* EXERCISE BRIEF:
Without reproducing any picture, copy the records word for word.

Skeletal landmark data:
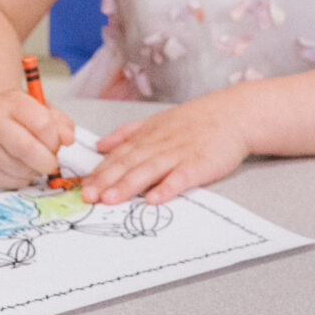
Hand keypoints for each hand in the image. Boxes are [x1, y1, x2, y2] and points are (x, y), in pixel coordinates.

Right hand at [0, 86, 74, 188]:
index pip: (42, 124)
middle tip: (51, 163)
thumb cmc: (18, 117)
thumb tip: (68, 139)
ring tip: (33, 162)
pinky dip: (22, 179)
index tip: (57, 144)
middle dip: (47, 161)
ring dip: (34, 171)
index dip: (55, 140)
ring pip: (18, 169)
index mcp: (11, 102)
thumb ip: (60, 123)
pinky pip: (9, 182)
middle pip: (26, 149)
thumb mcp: (41, 109)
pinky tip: (20, 168)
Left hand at [83, 98, 250, 203]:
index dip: (99, 172)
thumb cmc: (194, 121)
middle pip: (128, 164)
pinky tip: (154, 200)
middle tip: (87, 197)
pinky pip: (181, 178)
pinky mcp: (199, 164)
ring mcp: (178, 154)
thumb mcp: (156, 121)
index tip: (81, 187)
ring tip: (110, 200)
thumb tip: (100, 146)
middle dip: (106, 181)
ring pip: (148, 170)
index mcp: (147, 136)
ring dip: (127, 186)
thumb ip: (127, 134)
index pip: (117, 156)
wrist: (232, 114)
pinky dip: (167, 188)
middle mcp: (158, 144)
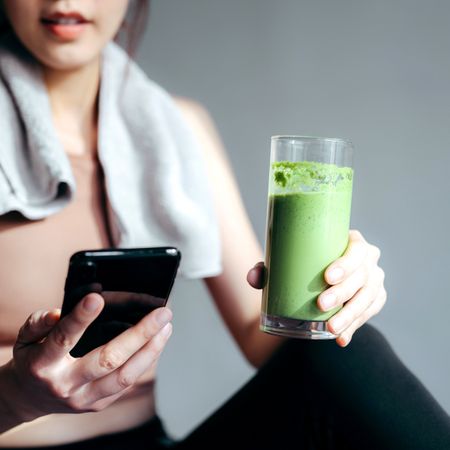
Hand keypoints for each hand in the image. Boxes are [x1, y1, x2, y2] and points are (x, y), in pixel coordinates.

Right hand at [4, 293, 171, 421]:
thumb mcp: (26, 337)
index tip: (98, 298)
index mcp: (43, 365)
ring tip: (167, 327)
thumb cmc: (33, 358)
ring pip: (125, 376)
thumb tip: (58, 312)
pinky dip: (145, 361)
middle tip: (162, 313)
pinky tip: (157, 342)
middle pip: (108, 360)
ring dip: (151, 350)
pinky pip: (127, 383)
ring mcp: (84, 398)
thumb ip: (39, 322)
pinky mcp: (97, 404)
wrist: (28, 397)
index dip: (80, 318)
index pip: (64, 339)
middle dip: (140, 334)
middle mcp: (65, 385)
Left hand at [247, 230, 385, 346]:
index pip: (357, 250)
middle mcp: (368, 261)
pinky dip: (354, 327)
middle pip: (362, 276)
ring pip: (368, 298)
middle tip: (321, 304)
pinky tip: (341, 338)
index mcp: (352, 242)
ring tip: (331, 328)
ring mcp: (374, 281)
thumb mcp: (287, 262)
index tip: (327, 276)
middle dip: (342, 292)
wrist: (318, 276)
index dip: (346, 263)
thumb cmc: (302, 264)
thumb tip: (253, 277)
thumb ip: (267, 269)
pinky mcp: (374, 300)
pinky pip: (368, 314)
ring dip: (350, 315)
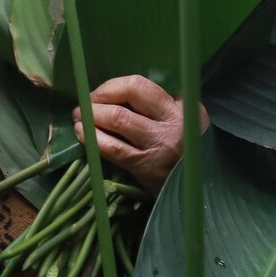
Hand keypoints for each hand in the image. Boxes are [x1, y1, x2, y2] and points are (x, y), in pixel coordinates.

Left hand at [71, 74, 209, 195]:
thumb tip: (116, 92)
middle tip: (84, 104)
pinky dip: (92, 138)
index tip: (99, 93)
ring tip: (79, 118)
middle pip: (128, 96)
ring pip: (118, 119)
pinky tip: (82, 134)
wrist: (196, 191)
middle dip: (98, 98)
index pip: (140, 85)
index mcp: (182, 107)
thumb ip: (160, 106)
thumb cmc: (184, 153)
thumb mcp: (184, 123)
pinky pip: (112, 148)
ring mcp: (159, 145)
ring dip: (92, 116)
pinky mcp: (145, 167)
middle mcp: (173, 123)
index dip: (111, 86)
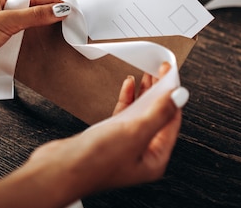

* RESULT:
Hand keypoints for each hand in the image. Boxes are [x1, y1, x2, y2] and points are (x, y), in pixel coordinates.

Right hand at [0, 86, 74, 188]:
index pip: (42, 124)
middle tip: (51, 163)
thumb cmc: (18, 117)
thumb tip: (68, 139)
ring tip: (33, 162)
pinky dip: (22, 179)
index tip: (57, 144)
middle dip: (47, 161)
ring dip: (34, 171)
index dip: (55, 140)
ring pip: (18, 169)
index mcp: (11, 102)
thumb ip: (60, 123)
pinky pip: (9, 182)
middle pip: (26, 149)
thumb mcp: (41, 109)
pinky tip: (20, 168)
Left hand at [83, 98, 250, 203]:
index dip: (99, 172)
thumb cmc: (194, 121)
middle pip: (128, 164)
pinky tip: (154, 200)
middle tip: (87, 197)
pinky pip: (181, 178)
pinky mcp: (199, 164)
ring mcp: (178, 154)
thumb mcp: (156, 121)
index tip: (81, 187)
ring tip: (110, 200)
thumb tip: (100, 146)
middle dip: (106, 181)
ring pip: (148, 170)
index mcp: (147, 136)
ring dip: (127, 186)
thumb ip: (127, 134)
index pip: (117, 156)
wrist: (232, 114)
pinky dip: (167, 188)
middle mcp: (158, 144)
Hand keypoints for each hand in the image. Boxes are [x1, y1, x2, y2] and points are (x, y), in pixel coordinates.

Right hand at [4, 293, 171, 421]:
thumb mcp: (26, 337)
index tip: (98, 298)
index mcp: (43, 365)
ring tip: (167, 327)
thumb cmc: (33, 358)
ring pip: (125, 376)
thumb tip: (58, 312)
pinky dip: (145, 361)
middle tip: (162, 313)
pinky tip: (157, 342)
middle pip: (108, 360)
ring dip: (151, 350)
pinky pip: (127, 383)
ring mcp: (84, 398)
thumb ip: (39, 322)
pinky mcp: (97, 404)
wrist: (28, 397)
index dip: (80, 318)
index pip: (64, 339)
middle dip: (140, 334)
middle mcp: (65, 385)
Left hand at [247, 230, 385, 346]:
index pip: (357, 250)
middle mcp: (368, 261)
pinky dip: (354, 327)
middle pip: (362, 276)
ring pip: (368, 298)
middle tip: (321, 304)
pinky tip: (341, 338)
index mcp: (352, 242)
ring tip: (331, 328)
ring mcp: (374, 281)
thumb mcp: (287, 262)
index tip: (327, 276)
middle dip: (342, 292)
wrist: (318, 276)
index dip: (346, 263)
thumb cmc: (302, 264)
thumb tip: (253, 277)
thumb ip: (267, 269)
pinky mcp: (374, 300)
pinky pip: (368, 314)
ring dip: (350, 315)
Hand keypoints for each hand in the image. Boxes are [x1, y1, x2, y2] and points are (x, y), in pixel coordinates.

Left hand at [71, 74, 209, 195]:
thumb tip: (116, 92)
middle tip: (84, 104)
pinky dip: (92, 138)
index tip: (99, 93)
ring tip: (79, 118)
middle pip: (128, 96)
ring pip: (118, 119)
pinky tip: (82, 134)
wrist: (196, 191)
middle dip: (98, 98)
index pip: (140, 85)
index mcp: (182, 107)
thumb ip: (160, 106)
thumb cmc: (184, 153)
thumb mcp: (184, 123)
pinky pip: (112, 148)
ring mcp: (159, 145)
ring dip: (92, 116)
pinky mcp: (145, 167)
middle mcp: (173, 123)
index dip: (111, 86)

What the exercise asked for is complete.